● Your instructions:
Copy out every line of the records where the string "ffffff" occurs.

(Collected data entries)
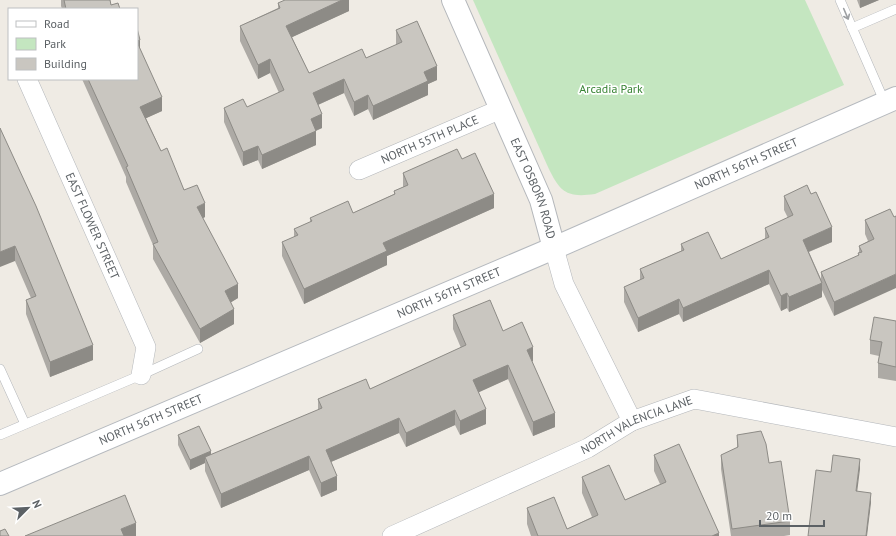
<svg xmlns="http://www.w3.org/2000/svg" width="896" height="536" font-family="'PT Sans',sans-serif">
<style>
.green{fill:#c4e6c0}
.lines{fill:none;stroke-linecap:round;stroke-linejoin:round}
.service-casing{stroke:#b4b7bb;stroke-width:10}
.minor-casing{stroke:#b4b7bb;stroke-width:20}
.tertiary-casing{stroke:#b4b7bb;stroke-width:24}
.secondary-casing{stroke:#b5b9be;stroke-width:24}
.service{stroke:#fff;stroke-width:9}
.minor{stroke:#fff;stroke-width:19}
.tertiary{stroke:#fff;stroke-width:22}
.secondary{stroke:#fff;stroke-width:22}
.wall{fill:#adaaa5}
.shaded-wall{fill:#8d8b86}
.building{fill:#c9c6c0;stroke:#8d8b86}
.oneway{stroke:#9da0a3}
.labels{text-anchor:middle;stroke-width:3.5;stroke-linejoin:round;paint-order:stroke}
.park-label{font-size:12px;fill:#388334;stroke:#fff}
.street-label{font-size:12px;fill:#5c6165;stroke:#fff}
</style>
<rect width="100%" height="100%" fill="#efebe4"/>
<path class="green" d="M473,0H805L844,85L595,194C566,198 560,192 548,167Z"/>
<g class="lines">
<g class="service-casing">
<g id="service">
<path d="M840,0L885,103"/>
<path d="M852,28L896,9"/>
<path d="M0,369L25,424"/>
<path d="M0,435L141,375L198,349"/>
</g>
</g>
<g class="minor-casing">
<g id="minor">
<path id="s1" d="M27,79L146,347L141,375"/>
<path id="s2" d="M359,170L501,109"/>
<path d="M554,248L564,284L632,421"/>
<path id="s3" d="M392,536L588,448L632,421L694,399L896,437"/>
</g>
</g>
<g class="tertiary-casing">
<g id="tertiary">
<path id="s4" d="M453,0L541,200L554,248"/>
</g>
</g>
<g class="secondary-casing">
<g id="secondary">
<path id="s5" d="M0,484L554,248L896,98"/>
</g>
</g>
<use href="#service" class="service"/>
<use href="#minor" class="minor"/>
<use href="#tertiary" class="tertiary"/>
<use href="#secondary" class="secondary"/>
</g>
<g class="wall">
<path d="M61,0H110L111,5L120,9H62L61,6Z"/>
<path d="M349,0V11L292,37L309,73L366,58L396,45V30L437,80L428,84V95L373,120L368,109L354,116L344,93L318,105L322,128L316,131V145L262,169L258,160L243,166L224,122V108L247,107L279,93L270,73L258,79L240,41V26L278,8V3Z"/>
<path d="M857,0H879L860,8Z"/>
<path d="M140,49L162,111L146,118L161,151L184,190L205,217L203,218L238,298L231,302L234,324L200,343L153,259V245L126,182V177L82,79H137Z"/>
<path d="M0,128L93,360L50,377L26,314V300L31,298L15,261Z"/>
<path d="M462,159L494,208L387,256V265L304,304L282,256V242L294,237V229L310,222V218L353,213L394,194V191L403,187V173Z"/>
<path d="M784,196L832,242L809,252L821,279V272L858,256V253H859V246L868,241L865,234V220L890,209L834,316L822,290V297L789,312L787,308L781,311L769,284L683,322L679,314L638,332L624,302V287L640,280V269L681,251V244L721,259L765,239V228L788,218L784,210Z"/>
<path d="M453,315L503,331L533,361H532L555,427L533,436L508,379L478,392L486,424L460,435L455,425L406,447L399,433L331,462L337,490L321,497L309,470L221,508L205,471V463L190,470L178,445V435L211,455L318,410V399L370,389L461,348L453,329Z"/>
<path d="M896,321V381L878,378V363L879,356L870,354V340Z"/>
<path d="M737,435L769,463L790,521V535L784,536H731L721,469V455L737,448Z"/>
<path d="M654,455L719,536H531L527,524V508L567,529L592,517L582,493V477L625,500L660,484L654,471Z"/>
</g>
<g class="shaded-wall">
<path d="M342,0H349V11L286,40V26Z"/>
<path d="M860,0H879L860,8Z"/>
<path d="M140,40V54L137,55V41Z"/>
<path d="M270,59V73L258,79V65Z"/>
<path d="M437,66V80L428,84V95L373,120V106L424,72Z"/>
<path d="M344,79V93L313,107V93Z"/>
<path d="M368,95V109L354,116V102Z"/>
<path d="M162,97V111L140,121V107Z"/>
<path d="M322,114V128L312,132L316,131V145L262,169V155L311,119Z"/>
<path d="M258,146V160L243,166V152Z"/>
<path d="M494,194V208L387,256V265L304,304V289L383,243Z"/>
<path d="M205,203V217L197,221V207Z"/>
<path d="M832,227V242L803,254V240Z"/>
<path d="M15,246V261L0,267V252Z"/>
<path d="M769,270V284L683,322V308Z"/>
<path d="M896,274V288L834,316V302Z"/>
<path d="M822,283V297L789,312V297Z"/>
<path d="M238,284V298L225,306V291Z"/>
<path d="M787,293V308L781,311V296Z"/>
<path d="M679,299V314L638,332V318Z"/>
<path d="M234,309V324L200,343V329Z"/>
<path d="M93,345V360L50,377V362Z"/>
<path d="M533,347V361L527,364V350Z"/>
<path d="M508,365V379L473,395V380Z"/>
<path d="M486,409V424L460,435V421Z"/>
<path d="M455,410V425L406,447V433Z"/>
<path d="M555,413V427L533,436V422Z"/>
<path d="M399,418V433L326,464V450Z"/>
<path d="M211,451V461L205,457V463L190,470V460Z"/>
<path d="M309,456V470L221,508V494Z"/>
<path d="M860,459V469L856,501V491Z"/>
<path d="M337,476V490L321,497V483Z"/>
<path d="M871,493V503L867,536H866Z"/>
<path d="M136,523V536H121V529Z"/>
<path d="M719,533V536H712Z"/>
</g>
<g class="building">
<path d="M64,0H110L111,5L118,3L120,9H66Z"/>
<path d="M285,0H342L286,26L309,73L362,49L366,58L402,42L396,30L417,21L437,66L424,72L428,81L373,106L368,95L354,102L344,79L313,93L322,114L311,119L316,131L262,155L258,146L243,152L224,108L243,99L247,107L284,90L270,59L258,65L240,26L280,8L278,3Z"/>
<path d="M137,28L140,40L137,41Z"/>
<path d="M137,42L162,97L140,107L161,151L167,148L184,190L197,185L205,203L197,207L238,284L225,291L234,309L200,329L153,244L158,242L126,167L128,166L88,79H137Z"/>
<path d="M0,128L36,206L93,345L50,362L26,300L36,296L15,246L0,252Z"/>
<path d="M457,149L462,159L475,153L494,194L383,243L387,251L304,289L282,242L298,235L294,229L312,221L310,218L348,201L353,213L395,194L394,191L408,185L403,173Z"/>
<path d="M807,185L811,194L816,192L832,227L803,240L822,283L789,297L787,293L781,296L769,270L683,308L679,299L638,318L624,287L644,278L640,269L684,250L681,244L708,232L721,259L769,237L765,228L793,215L784,196Z"/>
<path d="M890,209L894,217L896,216V274L834,302L821,272L859,255L858,253L862,252L859,246L874,239L865,220Z"/>
<path d="M490,300L503,331L522,322L533,347L527,350L555,413L533,422L508,365L473,380L486,409L460,421L455,410L406,433L399,418L326,450L337,476L321,483L309,456L221,494L205,457L322,408L318,399L366,379L370,389L466,345L453,315Z"/>
<path d="M874,317L896,321V367L878,363L882,342L870,340Z"/>
<path d="M199,426L211,451L190,460L178,435Z"/>
<path d="M761,431L766,444L769,463L781,461L790,521L732,529L721,455L738,447L737,435Z"/>
<path d="M679,444L719,533L712,536H538L527,508L554,497L567,529L598,515L582,477L609,465L625,500L666,482L654,455Z"/>
<path d="M833,455L860,459L856,491L871,493L866,536H808L816,470L831,472Z"/>
<path d="M125,495L136,523L121,529L124,536H25Z"/>
<path d="M5,529L9,536H0V531Z"/>
</g>
<defs><path id="oneway-shaft" d="M-6 0H5M1.5-3L5.5 0L1.5 3" fill="none" stroke-width="1.6" stroke-linecap="round" stroke-linejoin="round"/></defs>
<use class="oneway" href="#oneway-shaft" transform="translate(846 14) rotate(67)"/>
<g class="labels">
<g class="park-label">
<text x="611" y="93">Arcadia Park</text>
</g>
<g class="street-label">
<text dy="4" stroke="none"><textPath href="#s2" startOffset="77">NORTH 55TH PLACE</textPath></text>
<text dy="4" stroke="none"><textPath href="#s5" startOffset="812">NORTH 56TH STREET</textPath></text>
<text dy="4" stroke="none"><textPath href="#s4" startOffset="205">EAST OSBORN ROAD</textPath></text>
<text dy="4" stroke="none"><textPath href="#s1" startOffset="161">EAST FLOWER STREET</textPath></text>
<text dy="4" stroke="none"><textPath href="#s5" startOffset="488">NORTH 56TH STREET</textPath></text>
<text dy="4" stroke="none"><textPath href="#s5" startOffset="164">NORTH 56TH STREET</textPath></text>
<text dy="4" stroke="none"><textPath href="#s3" startOffset="269">NORTH VALENCIA LANE</textPath></text>
</g>
</g>
<rect x="8" y="8" width="130" height="72" fill="#ffffff" stroke="#bec0c1"/>
<rect x="16" y="21" width="20" height="6" fill="#ffffff" stroke="#bec0c1"/>
<text x="44" y="28" font-size="12" fill="#5c6165">Road</text>
<rect x="16" y="38" width="20" height="12" fill="#c4e6c0" stroke="#bec0c1"/>
<text x="44" y="48" font-size="12" fill="#5c6165">Park</text>
<rect x="16" y="58" width="20" height="12" fill="#c9c6c0" stroke="#bec0c1"/>
<text x="44" y="68" font-size="12" fill="#5c6165">Building</text>
<g transform="translate(28 508) rotate(66)" stroke="#ffffff" stroke-width="3" paint-order="stroke">
<path d="M0-3L7 15L0 10L-7 15Z" fill="#5c6165"/>
<text y="-6" font-size="11" font-weight="bold" text-anchor="middle" fill="#5c6165">N</text>
</g>
<path d="M760 520v6h64v-6" fill="none" stroke="#5c6165" stroke-width="2"/>
<text x="766" y="520" font-size="12" fill="#5c6165" stroke="#ffffff" stroke-width="3" paint-order="stroke">20 m</text>
</svg>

● Answer to the problem:
<rect x="8" y="8" width="130" height="72" fill="#ffffff" stroke="#bec0c1"/>
<rect x="16" y="21" width="20" height="6" fill="#ffffff" stroke="#bec0c1"/>
<g transform="translate(28 508) rotate(66)" stroke="#ffffff" stroke-width="3" paint-order="stroke">
<text x="766" y="520" font-size="12" fill="#5c6165" stroke="#ffffff" stroke-width="3" paint-order="stroke">20 m</text>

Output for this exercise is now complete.